Rodrigo Pacheco, rpesidente do Senado Federal e chefe do Congresso Nacional


O novo Código Eleitoral do Brasil pode não ser apreciado pelos senadores até o próximo dia 2 de outubro. Essa é a data limite para que, em caso de aprovação, ele seja válido já nas eleições de 2022.

Previsto no Projeto de Lei Complementar (PLP) 112/2021, o texto possui, entre suas principais mudanças, a proposta de uma quarentena para juízes, policiais e militares que desejam disputar as eleições . Outro destaque é a proibição da divulgação de pesquisas eleitorais nas vésperas do dia de votação.

A possibilidade de ele não ser apreciado no prazo esperado foi confirmada pelo presidente do Senado, Rodrigo Pacheco (DEM-MG). O democrata disse que o presidente da Câmara, Arthur Lira (PP-AL), chegou a fazer um apelo para que o Senado apreciasse a matéria a tempo dentro do prazo – a Câmara aprovou o texto na madrugada da última quinta-feira (16).

“Teríamos só até a próxima semana para essa apreciação no Senado. Então, eu me incumbi de apresentar esse apelo do presidente da Câmara aos líderes do Senado. E muitos líderes partidários manifestaram dificuldade, em razão da complexidade do tema, de uma apreciação a tempo de se cumprir a regra da anualidade”, disse Pacheco, conforme relatado pela Agência Senado.

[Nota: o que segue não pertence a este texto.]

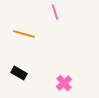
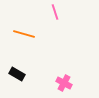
black rectangle: moved 2 px left, 1 px down
pink cross: rotated 21 degrees counterclockwise
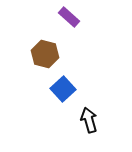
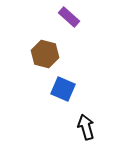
blue square: rotated 25 degrees counterclockwise
black arrow: moved 3 px left, 7 px down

A regra em questão é o artigo 16 da Constituição Federal. O item define que “a lei que alterar o processo eleitoral entrará em vigor na data de sua publicação, não se aplicando à eleição que ocorra até um ano da data de sua vigência”.


A fim de agilizar o processo, Pacheco informou que pretende conversar com o presidente da Comissão de Constituição, Justiça e Cidadania (CCJ) do Senado, Davi Alcolumbre (DEM-AP), e com o relator da matéria, senador Antonio Anastasia (PSD-MG). O objetivo com isso é “exaurir todas as possibilidades”.